South Africa’s President Jacob Zuma remarked in a December address that he would not “bow to “white monopoly capital” amid claims that he took advice from outside business interests on certain cabinet appointments. Mark Cutifini, CEO of Anglo American used the Indaba platform to state that sentiments of “white monopoly capital” is “both false and misleading.”

Cutifini continued by stating that the industry has transformed immensely in that Black South Africans now own approximately 45% of South Africa’s mining assets.

South Africa’s Minister of Mines, Mosebenzi Zwane, spoke about the overhaul of the Mining Charter, which is now waiting for a High Court Judge to decide whether it should be declared invalid.

The Charter calls for the establishment of a  Mining Transformation and Development Agency (MTDA) which will collect 40% of the ZAR5bn the mining sector annually contributes towards human resources development. In addition, there will be a 1% tax levy on the revenue of foreign suppliers, which will also end up in the MTDA account.

Cutifini, alluded to the Mining Charter woes where he rightly indicated that South Africa, should be careful about ending up in court to solve disputes between government and industry. In many ways, he is correct as we cannot, as a country, promote ease of doing business to foreign investors and simultaneously continue to end up embroiled in legal battles with the very foreign investors we are trying to attract!

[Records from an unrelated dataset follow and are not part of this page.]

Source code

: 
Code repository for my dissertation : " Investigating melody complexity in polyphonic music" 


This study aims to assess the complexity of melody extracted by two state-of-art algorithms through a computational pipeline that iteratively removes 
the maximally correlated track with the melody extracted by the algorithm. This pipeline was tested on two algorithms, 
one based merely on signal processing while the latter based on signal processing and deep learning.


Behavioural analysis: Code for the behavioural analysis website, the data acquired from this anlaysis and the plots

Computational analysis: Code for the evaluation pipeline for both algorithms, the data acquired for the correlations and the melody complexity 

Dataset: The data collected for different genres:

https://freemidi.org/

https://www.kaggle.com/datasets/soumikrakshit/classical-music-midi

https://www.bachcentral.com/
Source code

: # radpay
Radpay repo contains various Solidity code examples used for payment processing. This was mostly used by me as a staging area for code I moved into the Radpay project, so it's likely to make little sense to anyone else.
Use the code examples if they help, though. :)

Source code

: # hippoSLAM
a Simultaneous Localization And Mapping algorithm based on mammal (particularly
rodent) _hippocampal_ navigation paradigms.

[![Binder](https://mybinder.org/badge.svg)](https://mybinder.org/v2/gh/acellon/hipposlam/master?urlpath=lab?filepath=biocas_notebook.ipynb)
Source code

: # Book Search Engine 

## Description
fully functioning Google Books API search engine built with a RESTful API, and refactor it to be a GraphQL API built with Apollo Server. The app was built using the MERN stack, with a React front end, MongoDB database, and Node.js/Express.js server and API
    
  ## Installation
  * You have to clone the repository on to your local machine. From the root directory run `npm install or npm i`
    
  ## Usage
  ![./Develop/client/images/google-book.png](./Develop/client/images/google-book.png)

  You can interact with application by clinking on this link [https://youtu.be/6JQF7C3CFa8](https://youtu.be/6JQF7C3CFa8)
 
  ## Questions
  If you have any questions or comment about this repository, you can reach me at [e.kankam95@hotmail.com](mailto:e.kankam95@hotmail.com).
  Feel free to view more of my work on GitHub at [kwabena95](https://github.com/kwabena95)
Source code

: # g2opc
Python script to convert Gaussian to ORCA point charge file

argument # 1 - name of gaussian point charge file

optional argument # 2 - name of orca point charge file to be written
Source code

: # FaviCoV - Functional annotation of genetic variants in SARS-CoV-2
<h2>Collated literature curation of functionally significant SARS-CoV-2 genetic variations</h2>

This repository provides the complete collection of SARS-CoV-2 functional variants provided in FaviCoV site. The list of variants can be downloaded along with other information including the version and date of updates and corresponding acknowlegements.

And there it is. Indaba for me is a forum which shines a spotlight on South Africa for 6,000 visitors, mostly foreign, to see. To play host to such a forum, means we cannot hide from the realities that spoil our country.  So, amidst all the exuberance and the excitement of the possibility of a new “Spring” in the resources industry, unless something shifts drastically in the South African political system and this polarisation, or rift, if you will, between Government and Industry ends, and the two get on the same team, South Africa will never be a meaningful  contributor to global industry and the hopes my parents and many others, had for a fairer society for their children, will not be realised.